Limitations & Future Work¶
- The absolute forget efficacy of 11% is relatively low — while utility is well preserved, the unlearning is insufficiently thorough.
- Validation is limited to the single RWKU benchmark — additional unlearning scenarios are needed.
- Synthetic corpus construction relies on GPT-4 for NER, introducing a dependency on an external large model.
- The binary reward may be too coarse-grained — it does not distinguish between partial and complete information leakage.
- Performance on models larger than 7B parameters has not been evaluated.
Related Work & Insights¶
- vs.

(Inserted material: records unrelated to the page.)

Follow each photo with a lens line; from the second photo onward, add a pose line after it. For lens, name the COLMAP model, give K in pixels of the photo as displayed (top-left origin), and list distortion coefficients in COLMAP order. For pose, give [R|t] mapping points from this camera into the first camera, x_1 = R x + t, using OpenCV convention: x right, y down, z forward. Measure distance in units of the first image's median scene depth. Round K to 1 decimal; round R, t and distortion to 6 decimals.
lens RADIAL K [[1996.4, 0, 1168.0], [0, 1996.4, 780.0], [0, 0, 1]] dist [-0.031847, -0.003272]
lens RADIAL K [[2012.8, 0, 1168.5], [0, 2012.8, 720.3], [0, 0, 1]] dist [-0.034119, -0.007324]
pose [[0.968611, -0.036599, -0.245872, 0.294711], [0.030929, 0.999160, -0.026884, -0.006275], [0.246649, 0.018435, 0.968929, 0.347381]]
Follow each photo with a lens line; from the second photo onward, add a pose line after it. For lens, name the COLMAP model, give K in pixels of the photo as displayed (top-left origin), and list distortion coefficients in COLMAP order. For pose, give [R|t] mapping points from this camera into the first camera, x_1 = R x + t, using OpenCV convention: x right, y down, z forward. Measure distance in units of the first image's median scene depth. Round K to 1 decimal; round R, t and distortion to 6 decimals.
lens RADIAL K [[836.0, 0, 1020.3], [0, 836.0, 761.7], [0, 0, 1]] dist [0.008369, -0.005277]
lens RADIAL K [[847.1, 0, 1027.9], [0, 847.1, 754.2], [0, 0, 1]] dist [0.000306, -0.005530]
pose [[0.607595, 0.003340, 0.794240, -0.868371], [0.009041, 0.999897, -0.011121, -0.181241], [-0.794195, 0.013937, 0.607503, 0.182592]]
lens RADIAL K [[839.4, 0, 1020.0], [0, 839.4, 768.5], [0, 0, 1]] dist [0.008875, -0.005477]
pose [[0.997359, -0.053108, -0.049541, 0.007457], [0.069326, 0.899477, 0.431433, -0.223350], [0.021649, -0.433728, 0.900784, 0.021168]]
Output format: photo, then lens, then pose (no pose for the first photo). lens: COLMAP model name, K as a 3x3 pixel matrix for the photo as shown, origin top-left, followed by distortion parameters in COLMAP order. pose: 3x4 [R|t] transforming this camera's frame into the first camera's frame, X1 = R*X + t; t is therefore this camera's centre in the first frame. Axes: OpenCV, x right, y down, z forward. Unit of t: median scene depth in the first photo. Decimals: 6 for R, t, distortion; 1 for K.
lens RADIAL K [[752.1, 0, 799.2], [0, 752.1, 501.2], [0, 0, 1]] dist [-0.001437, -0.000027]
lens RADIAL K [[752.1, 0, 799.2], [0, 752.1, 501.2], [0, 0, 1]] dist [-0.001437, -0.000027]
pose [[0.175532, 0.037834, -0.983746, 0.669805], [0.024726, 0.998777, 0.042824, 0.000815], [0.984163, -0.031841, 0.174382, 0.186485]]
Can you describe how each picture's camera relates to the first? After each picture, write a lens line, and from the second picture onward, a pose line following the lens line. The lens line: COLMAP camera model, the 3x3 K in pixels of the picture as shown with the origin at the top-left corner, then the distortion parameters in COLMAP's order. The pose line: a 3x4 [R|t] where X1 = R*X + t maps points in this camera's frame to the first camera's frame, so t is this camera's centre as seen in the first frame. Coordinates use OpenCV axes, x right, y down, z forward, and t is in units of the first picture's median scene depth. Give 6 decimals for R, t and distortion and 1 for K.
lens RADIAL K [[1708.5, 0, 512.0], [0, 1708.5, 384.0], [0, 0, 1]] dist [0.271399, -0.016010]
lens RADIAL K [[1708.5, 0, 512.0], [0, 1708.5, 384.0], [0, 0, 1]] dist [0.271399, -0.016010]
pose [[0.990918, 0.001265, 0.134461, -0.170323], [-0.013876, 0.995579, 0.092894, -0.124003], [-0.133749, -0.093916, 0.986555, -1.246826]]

Gradient Ascent: GA achieves high forget efficacy but carries significant collapse risk; PURGE avoids collapse via GRPO + KL constraints.
- vs. DPO/NPO: Preference optimization requires external reward models; PURGE uses intrinsic verifiable rewards with zero additional overhead.
- vs. Rejection Tuning: RT creates shortcut behaviors and latent traces may resurface; PURGE directly optimizes the probability distribution.
Rating¶
- Novelty: ⭐⭐⭐⭐ Applying GRPO to unlearning is an interesting new direction, though the technical contribution is relatively straightforward.
- Experimental Thoroughness: ⭐⭐⭐ Limited to a single benchmark (RWKU); broader validation is needed.
- Writing Quality: ⭐⭐⭐⭐ Theoretical sections are rigorous and the method is clearly described.
- Value: ⭐⭐⭐⭐ The paradigm of treating unlearning as a verifiable task is inspiring, but the 11% forget efficacy requires improvement.